Extracted text

+ + + + +

The non-polyQ diseases or non-coding trinucleotide repeat disorders do not share any specific symptoms and are unlike the PolyQ diseases. In some of these diseases, such as Fragile X syndrome, the pathology is caused by lack of the normal function of the protein encoded by the affected gene. In others, such as Myotonic Dystrophy Type 1, the pathology is caused by a change in protein expression or function mediated through changes in the messenger RNA produced by the expression of the affected gene. In yet others, the pathology is caused by toxic assemblies of RNA in the nuclei of cells.

==Genetics==

Classification of the trinucleotide repeat, and resulting disease status, depends on the number of CAG repeats in Huntington's disease
| Repeat count | Classification | Disease status |
|---|---|---|
| <28 | Normal | Unaffected |
| 28–35 | Intermediate | Unaffected |
| 36–40 | Reduced-penetrance | May be affected |
| >40 | Full-penetrance | Affected |

Trinucleotide repeat disorders generally show genetic anticipation: their severity increases with each successive generation that inherits them. This is likely explained by the addition of CAG repeats in the affected gene as the gene is transmitted from parent to child. For example, Huntington's disease occurs when there are more than 35 CAG repeats on the gene coding for the protein HTT. A parent with 35 repeats would be considered normal and would not exhibit any symptoms of the disease. However, that parent's offspring would be at an increased risk of developing Huntington's compared to the general population, as it would take only the addition of one more CAG codon to cause the production of mHTT (mutant HTT), the protein responsible for disease.

+ + + + +

[Lens distortion parameter data]

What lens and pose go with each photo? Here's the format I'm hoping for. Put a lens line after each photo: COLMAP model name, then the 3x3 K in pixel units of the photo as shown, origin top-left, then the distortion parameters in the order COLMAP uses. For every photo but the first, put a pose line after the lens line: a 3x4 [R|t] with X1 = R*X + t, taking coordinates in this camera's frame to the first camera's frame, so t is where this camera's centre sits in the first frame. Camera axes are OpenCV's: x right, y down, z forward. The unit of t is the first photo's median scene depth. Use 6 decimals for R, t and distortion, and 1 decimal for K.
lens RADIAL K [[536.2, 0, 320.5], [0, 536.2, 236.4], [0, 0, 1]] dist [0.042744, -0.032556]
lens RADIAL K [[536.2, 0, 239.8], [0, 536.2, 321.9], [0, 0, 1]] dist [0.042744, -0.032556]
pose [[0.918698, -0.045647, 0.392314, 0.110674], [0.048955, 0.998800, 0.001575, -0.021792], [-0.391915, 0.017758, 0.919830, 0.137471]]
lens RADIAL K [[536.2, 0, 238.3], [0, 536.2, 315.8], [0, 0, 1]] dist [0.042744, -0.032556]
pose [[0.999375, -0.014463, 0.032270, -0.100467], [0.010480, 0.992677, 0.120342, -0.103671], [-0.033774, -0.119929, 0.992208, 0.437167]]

+ + + + +

Your task
Please proceed with the passage on trinucleotide repeat disorders, picking up right after its last sentence.

Answer
Huntington's very rarely occurs spontaneously; it is almost always the result of inheriting the defective gene from an affected parent. However, sporadic cases of Huntington's in individuals who have no history of the disease in their families do occur. Among these sporadic cases, there is a higher frequency of individuals with a parent who already has a significant number of CAG repeats in their HTT gene, especially those whose repeats approach the number (36) required for the disease to manifest. Each successive generation in a Huntington's-affected family may add additional CAG repeats, and the higher the number of repeats, the more severe the disease and the earlier its onset. As a result, families that have had Huntington's for many generations show an earlier age of disease onset and faster disease progression.

===Non-trinucleotide expansions===
The majority of diseases caused by expansions of simple DNA repeats involve trinucleotide repeats, but tetra-, penta- and dodecanucleotide repeat expansions are also known that cause disease. For any specific hereditary disorder, only one repeat expands in a particular gene.

==Mechanism==
Triplet expansion is caused by slippage during DNA replication or during DNA repair synthesis. Because the tandem repeats have identical sequence to one another, base pairing between two DNA strands can take place at multiple points along the sequence. This may lead to the formation of 'loop out' structures during DNA replication or DNA repair synthesis. This may lead to repeated copying of the repeated sequence, expanding the number of repeats. Additional mechanisms involving hybrid RNA:DNA intermediates have been proposed.